### Exercise instructions
Count the lines in the records below that contain the string "True". Reply with the number alone.

### Provided entries
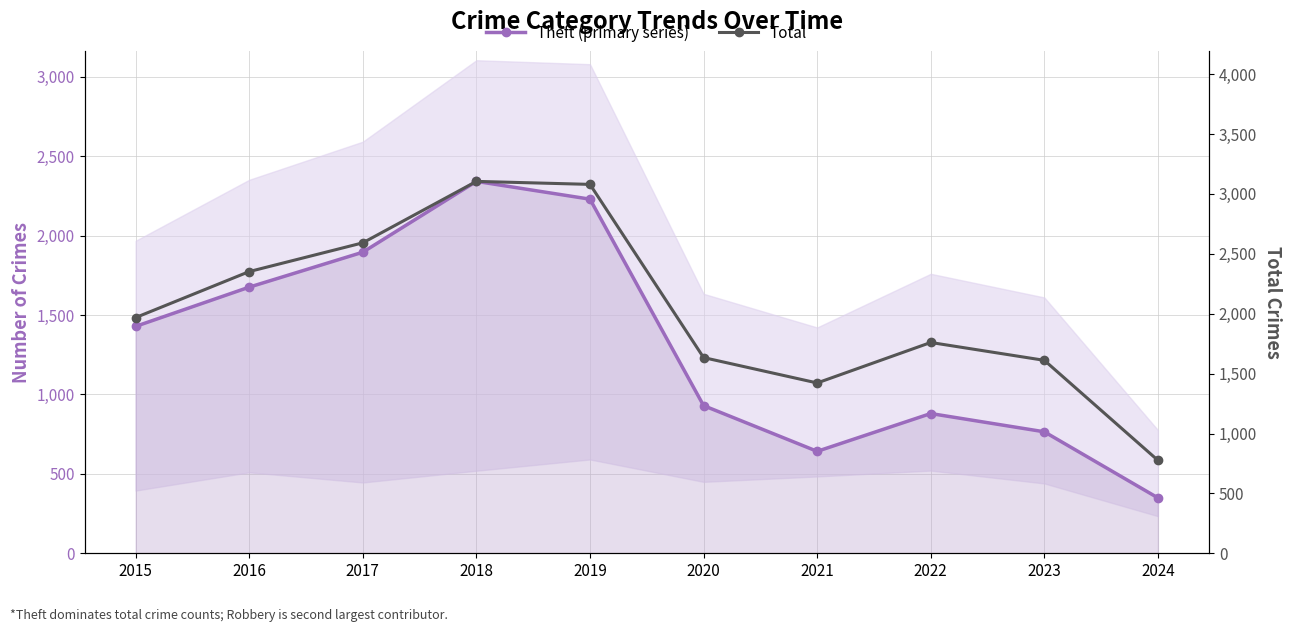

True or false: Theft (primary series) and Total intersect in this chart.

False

==

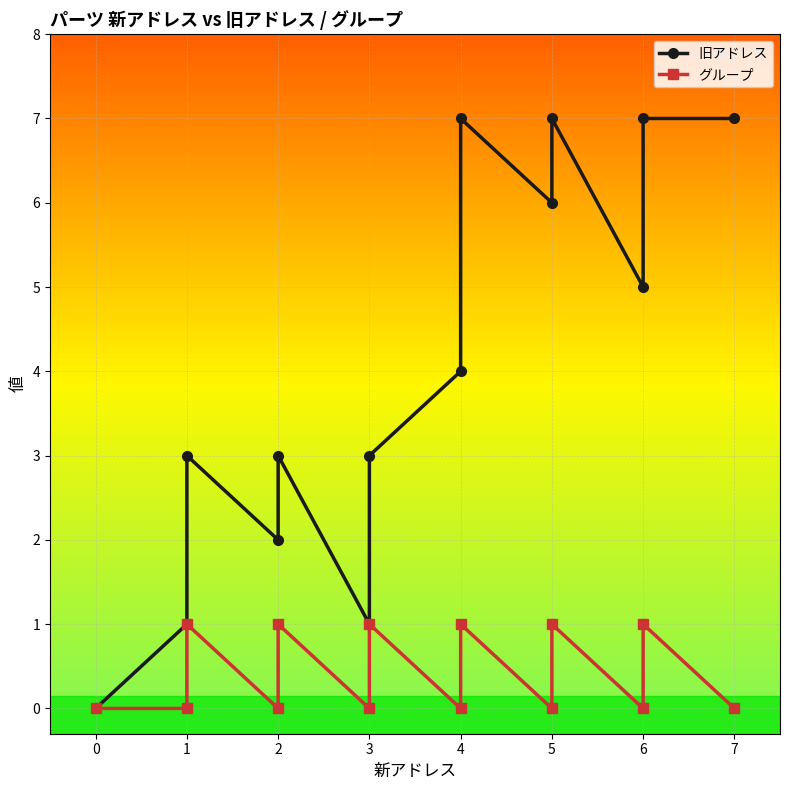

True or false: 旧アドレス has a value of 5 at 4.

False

--

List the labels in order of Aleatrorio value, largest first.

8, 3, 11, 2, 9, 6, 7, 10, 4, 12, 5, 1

### Answer for this exercise
2